When we returned to Aitutaki, I gave the family a gift of a copy of Mark Twain’s The Adventures of Tom Sawyer (Unabridged Classics). Their expression said thanks, but their eyes betrayed disappointment. Maybe they were just sad to see us go. We weren’t sure if our host family did much reading. Though they went to church every Sunday, at a nice white clapboard structure, we noticed they snored like goats during the sermons.
If you find Hawaii ho-hum and Bora Bora boring, take a side trip to remote Aitutaki. Experience the real South Pacific, more perfect in person than any postcard. Where else can you confront the real remote and your fears of falling off the map?
As we prepared to leave by boat from the dock, I came across a dentally-challenged villager who appeared to be suffering from a hangover. When I told him I was American, the old guy piped up, “I heard that the Americans sent men to the moon.” The man brooded silently for a couple of seconds. “But I don’t believe this. The moon is too far.!”
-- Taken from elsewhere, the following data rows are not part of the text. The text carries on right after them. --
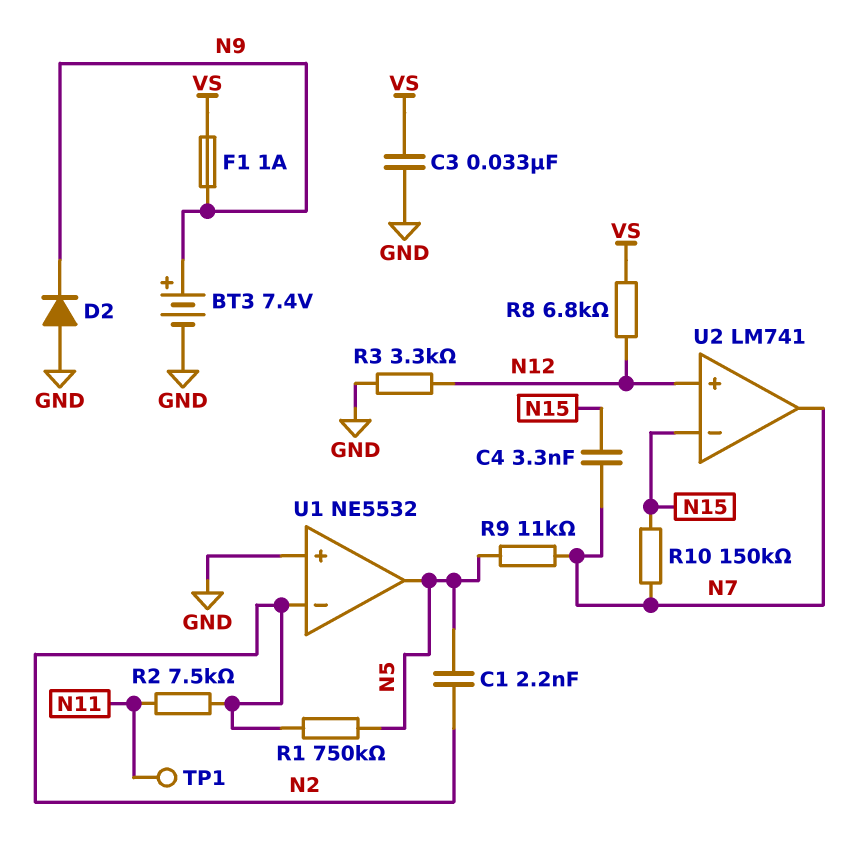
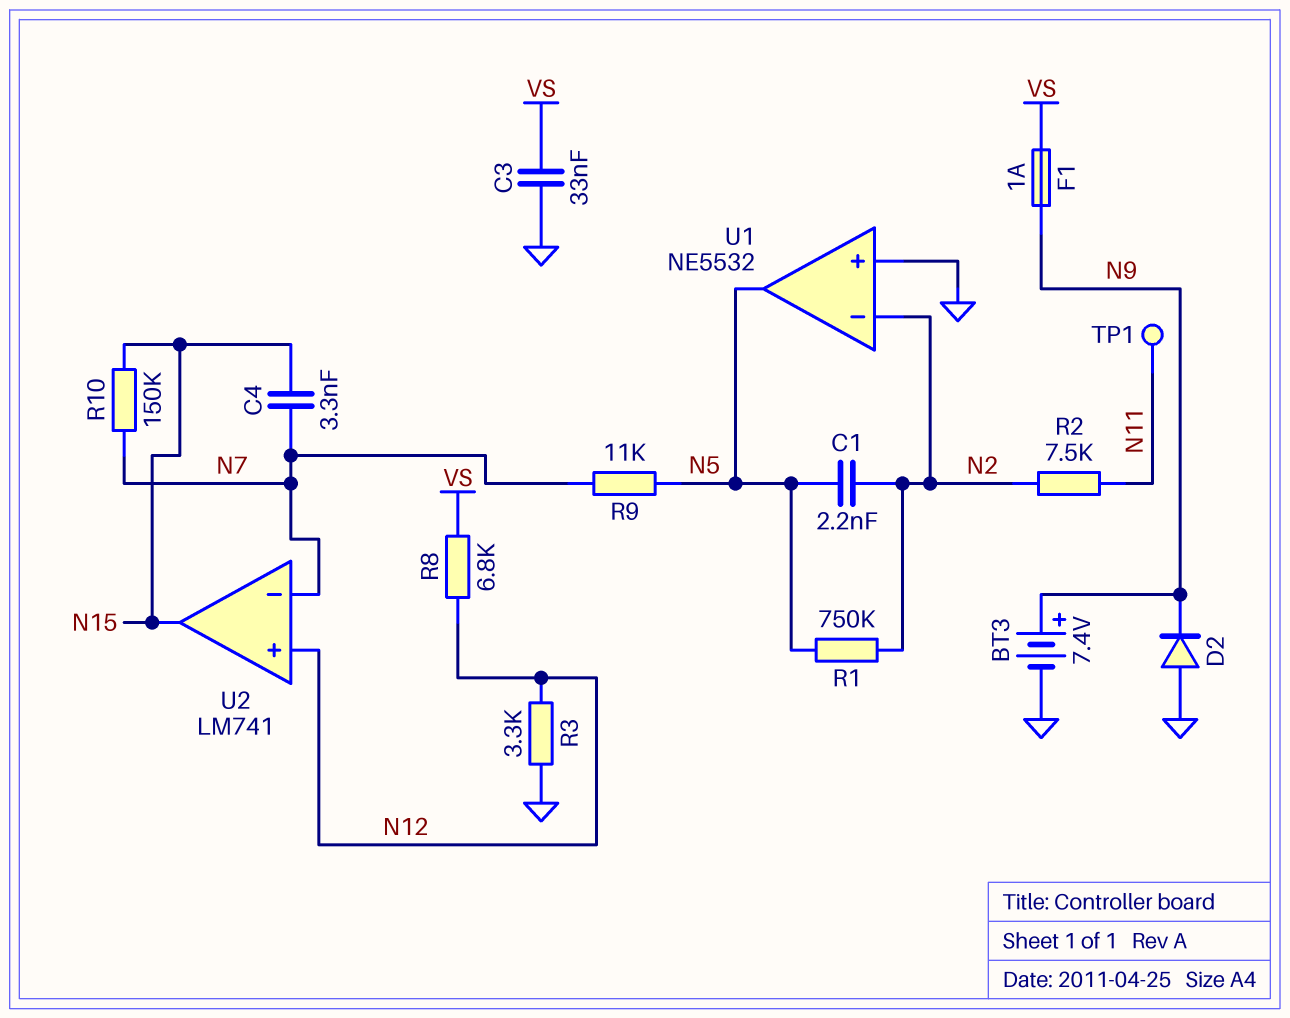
U2 pin in-: N15 -> N7
U2 pin out: N7 -> N15

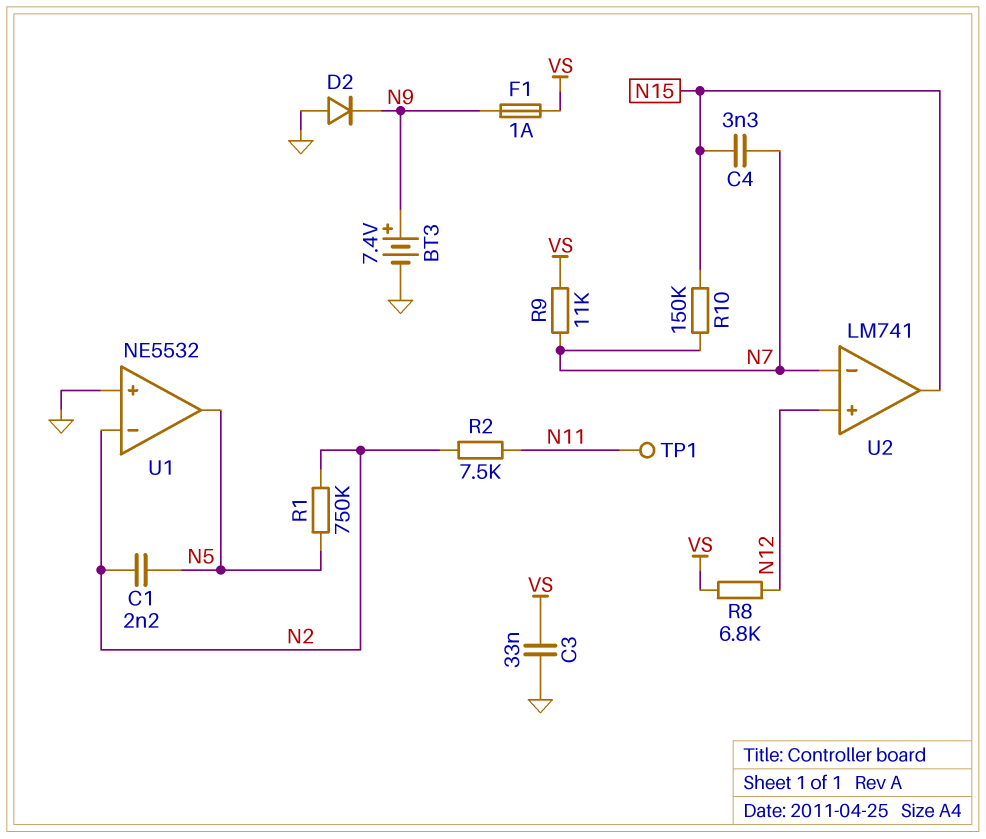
R3: 3.3k (GND, N12) -> none
R9: 11k (N5, N7) -> 11k (N7, VS)

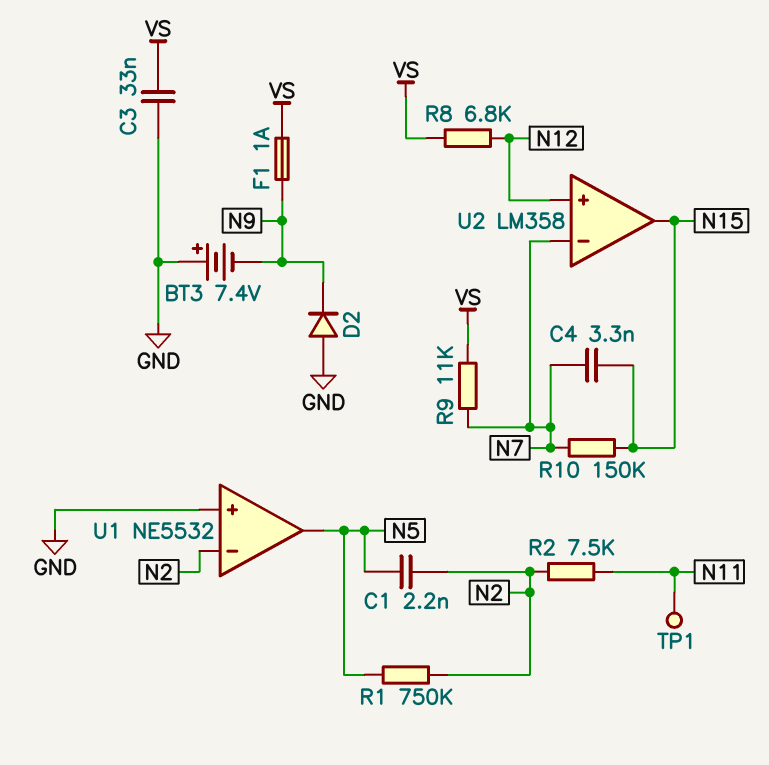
BT3: 7.4V (plus N9, minus GND) -> 7.4V (plus GND, minus N9)
U2: LM741 -> LM358

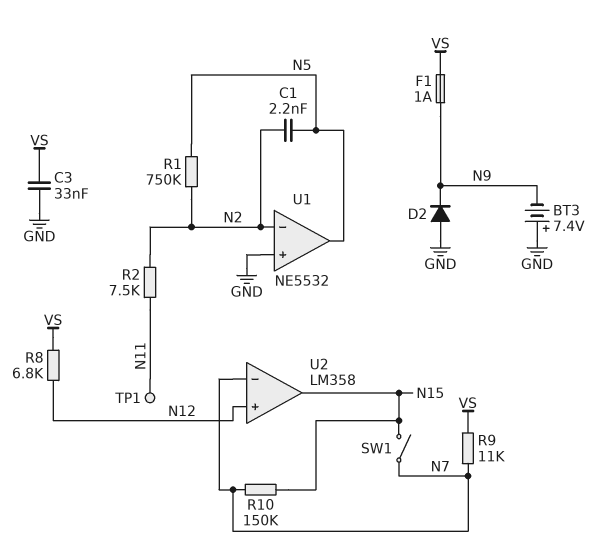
C4: 3.3nF (N7, N15) -> none
SW1: none -> switch (N7, N15)

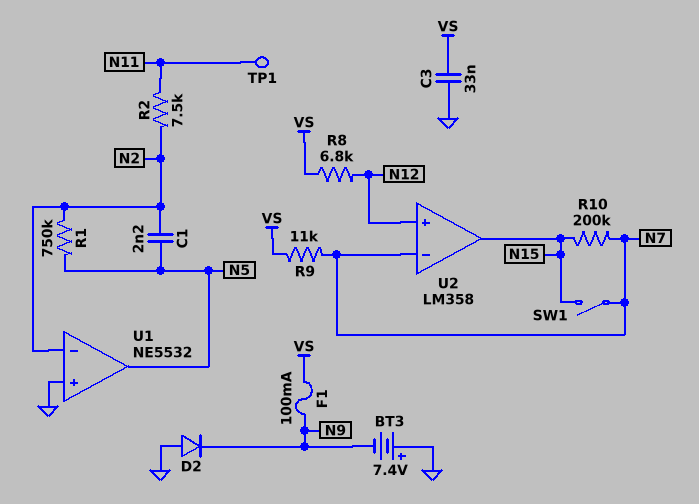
F1: 1A (N9, VS) -> 100mA (N9, VS)
R10: 150k (N7, N15) -> 200k (N7, N15)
Despite his laugh, I couldn’t tell if the old man, who relinquished the secret of his name, which was Neville (a carryover of Kiwi colonialism), was joking. Maybe imagining I was a writer or something in search of an ending, he delivered the perfect punchline.
But I agree: the moon is too far. The German guy I met probably subscribed to a conspiracy theory that Hollywood just hatched up the moon landing to pull the wool over the eyes of an unsuspecting public.
Instead, there are otherworldly direct flights to the Cook Island of Rarotonga! Landing on the right boat to out-of-this-world Aitutaki, after that is a matter of extreme happenstance.